Lúi hojeó la libreta, por un momento dejó de sonreír para concentrarse en buscar la página correcta. No recordaba si la página tenía algún color en específico o la había olvidado por la emoción. A veces volvía a empezar y otras meneaba la cabeza en desaprobación y comenzaba desde el inicio. Repitió el proceso en tres ocasiones hasta que empezó a patalear y mover su nariz de alegría.
– Mi papá y sus amigos me dijeron que te hable de mi deseo. Yo deseo ver a mi mamá. – Hizo una pausa para asegurarse que la mirada lunar estaba sobre él. – Mi mamá decidió irse cuando yo nací. Supe cómo es ella en un retrato que mi papá pintó, hasta que un día se quemó la casa y no pudo rescatarlo. Intentó volver a pintar a mi mamá, pero dejó de hacerlo porque empezaba a olvidarla. Lloré mucho y quería volver a ver a mi mamá. Mi papá intentó convencerme de que mi mamá estaba en el viento acariciándome y en el jardín cuidándome cada vez que voy a jugar, que me levanta cada vez que me caigo; pero yo no la veo y yo quiero verla. Fuimos con los amigos de mi papá y me dijeron que pidiendo un deseo a la Estrella de la Colina, pasando por el Bosque Dulce, puedo volver a verla. El guardián quiere una lágrima tuya y sólo así nos dejará pasar a pedir mi deseo. Quiero verla, Luna. Veo a las mamás de los otros y me pregunto: ¿por qué yo no puedo ver a la mía?
El ojo tomó una coloración morada y observó a Lúi, quien guardó la libreta en su mochila y volvió a sonreír. La luna observó en las mejillas del conejo un brillo acuoso que el viento se llevó. Sintió tristeza. Pensó en todas las noches que él había llorado y que en su presencia estaba intentando con todas sus fuerzas aguantar el llanto. Una acumulación acuosa se observó en el lagrimal de la luna, ésta parpadeó y la lágrima, mecida por una brisa, descendió hacia la ubicación de Lúi.
Ésta tenía el tamaño del conejo, su color era amarillo, la tenue luz era blanca y la textura parecía de gelatina. Al tenerla en sus patas, sintió una paz y tranquilidad que aún no conocía. Se percató que no tenía peso alguno y podía sostenerla por encima de su cabeza sin esfuerzo.

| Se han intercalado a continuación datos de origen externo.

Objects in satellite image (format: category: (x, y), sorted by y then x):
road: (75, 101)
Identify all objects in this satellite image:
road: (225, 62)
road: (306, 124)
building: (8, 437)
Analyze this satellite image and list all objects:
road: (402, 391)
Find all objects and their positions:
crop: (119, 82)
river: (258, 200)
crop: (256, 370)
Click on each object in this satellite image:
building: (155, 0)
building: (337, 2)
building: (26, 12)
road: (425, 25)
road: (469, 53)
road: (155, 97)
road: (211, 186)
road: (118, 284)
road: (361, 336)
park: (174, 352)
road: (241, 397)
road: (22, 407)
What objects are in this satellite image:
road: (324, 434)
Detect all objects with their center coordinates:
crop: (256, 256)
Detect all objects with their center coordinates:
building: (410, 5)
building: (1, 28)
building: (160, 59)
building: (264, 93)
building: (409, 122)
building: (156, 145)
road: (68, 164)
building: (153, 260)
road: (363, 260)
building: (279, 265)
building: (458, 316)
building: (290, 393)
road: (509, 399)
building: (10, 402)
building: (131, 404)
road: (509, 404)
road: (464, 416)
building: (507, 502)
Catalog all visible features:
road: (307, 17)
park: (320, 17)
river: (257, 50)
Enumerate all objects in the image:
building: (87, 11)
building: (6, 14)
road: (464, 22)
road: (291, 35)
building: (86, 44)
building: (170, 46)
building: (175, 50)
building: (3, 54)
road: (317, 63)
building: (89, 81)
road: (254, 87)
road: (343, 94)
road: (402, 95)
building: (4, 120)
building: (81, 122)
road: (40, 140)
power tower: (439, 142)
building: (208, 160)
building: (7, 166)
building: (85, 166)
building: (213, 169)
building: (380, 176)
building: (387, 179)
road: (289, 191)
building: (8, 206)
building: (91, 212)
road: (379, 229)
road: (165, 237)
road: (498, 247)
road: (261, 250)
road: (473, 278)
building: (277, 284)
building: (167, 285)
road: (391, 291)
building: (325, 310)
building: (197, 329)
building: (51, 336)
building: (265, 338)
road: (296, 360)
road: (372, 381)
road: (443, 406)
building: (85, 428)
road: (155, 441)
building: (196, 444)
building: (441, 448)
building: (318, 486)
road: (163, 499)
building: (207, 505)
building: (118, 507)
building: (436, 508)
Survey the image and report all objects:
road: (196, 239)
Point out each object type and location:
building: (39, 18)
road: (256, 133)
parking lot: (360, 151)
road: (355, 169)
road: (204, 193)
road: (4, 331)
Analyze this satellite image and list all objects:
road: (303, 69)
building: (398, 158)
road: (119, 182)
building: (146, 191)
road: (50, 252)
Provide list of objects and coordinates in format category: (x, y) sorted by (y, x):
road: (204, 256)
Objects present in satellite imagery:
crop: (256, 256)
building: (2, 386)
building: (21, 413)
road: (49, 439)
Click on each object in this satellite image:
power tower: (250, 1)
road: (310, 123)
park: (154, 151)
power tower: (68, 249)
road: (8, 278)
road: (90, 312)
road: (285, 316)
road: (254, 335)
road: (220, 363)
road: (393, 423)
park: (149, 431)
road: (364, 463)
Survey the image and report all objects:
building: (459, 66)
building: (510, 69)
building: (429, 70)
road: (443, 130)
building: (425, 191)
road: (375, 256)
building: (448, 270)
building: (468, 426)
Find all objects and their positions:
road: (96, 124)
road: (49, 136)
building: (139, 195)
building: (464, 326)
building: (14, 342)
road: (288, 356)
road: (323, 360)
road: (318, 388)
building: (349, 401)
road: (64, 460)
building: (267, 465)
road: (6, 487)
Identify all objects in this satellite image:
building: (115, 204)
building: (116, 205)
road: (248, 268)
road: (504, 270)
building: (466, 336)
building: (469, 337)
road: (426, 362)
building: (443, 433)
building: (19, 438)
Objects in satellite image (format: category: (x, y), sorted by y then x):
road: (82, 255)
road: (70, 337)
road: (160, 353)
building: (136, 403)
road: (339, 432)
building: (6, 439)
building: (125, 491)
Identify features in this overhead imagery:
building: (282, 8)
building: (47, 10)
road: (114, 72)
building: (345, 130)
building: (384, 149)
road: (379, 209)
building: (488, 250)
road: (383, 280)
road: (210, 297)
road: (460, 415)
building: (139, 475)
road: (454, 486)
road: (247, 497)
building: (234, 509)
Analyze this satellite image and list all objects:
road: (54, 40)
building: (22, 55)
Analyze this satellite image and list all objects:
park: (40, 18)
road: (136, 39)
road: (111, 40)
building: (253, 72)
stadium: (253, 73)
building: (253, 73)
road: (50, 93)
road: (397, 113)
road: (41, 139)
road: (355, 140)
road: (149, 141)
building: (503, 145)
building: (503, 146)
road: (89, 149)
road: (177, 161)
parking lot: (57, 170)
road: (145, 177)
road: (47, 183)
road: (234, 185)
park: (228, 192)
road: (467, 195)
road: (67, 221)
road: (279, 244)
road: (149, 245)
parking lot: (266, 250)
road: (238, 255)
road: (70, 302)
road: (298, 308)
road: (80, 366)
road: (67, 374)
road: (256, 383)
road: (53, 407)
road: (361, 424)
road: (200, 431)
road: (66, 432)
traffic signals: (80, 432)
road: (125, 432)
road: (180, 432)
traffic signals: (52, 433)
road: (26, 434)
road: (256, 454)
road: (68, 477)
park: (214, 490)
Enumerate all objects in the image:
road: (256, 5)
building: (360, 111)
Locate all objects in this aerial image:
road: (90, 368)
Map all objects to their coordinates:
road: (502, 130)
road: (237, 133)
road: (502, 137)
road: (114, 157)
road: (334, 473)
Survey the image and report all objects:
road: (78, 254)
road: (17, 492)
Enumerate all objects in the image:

– ¡Gracias, Luna! ¡El guardián del Bosque Dulce ya no le tendrá miedo a la oscuridad y podré cumplir mi deseo! – Sonrió por última vez a la luna y se dirigió a la salida de las ruinas. Antes de dejar atrás el último pedazo del templo, movió su pata con euforia para despedirse de ella.
La luna vio cómo Lúi daba brincos de alegría en su caminar y soltó un hondo suspiro que agitó algunos árboles y partió el obelisco a la mitad. Pensó en el viaje del conejo hasta su casa: las colinas que subió, los caminos desconocidos que recorrió él solo; todo para cumplir un deseo. Iba a proceder a regresar a su lugar entre las estrellas cuando una sensación de incertidumbre, que creyó olvidada, detuvo su asunción. Buscó en sus recuerdos la razón de lo que pasaba por el fondo de sí misma, encontrando sólo la causa de la separación de sus fieles.
– La estrella…. las ruinas… – Permaneció en esa órbita, trató de recrear las imágenes de sus últimos recuerdos, pero sólo encontró olvido. Después de unos momentos, reafirmó su trayectoria al vacío cósmico. Había decidido no importarle más los actos de esas criaturas que alguna vez cuidó y no cambiaría de idea; tal y como lo había hecho antes. Bostezó, cerró su ojo con intención de volver a dormir y nunca despertar.
Las imágenes de sus sueños esta vez fueron de un fuego que no necesitaba de alimento para continuar con vida, una estrella al alcance de los seres terrenales, risas, el sabor de las manzanas y una sonrisa que mostraba todos los dientes.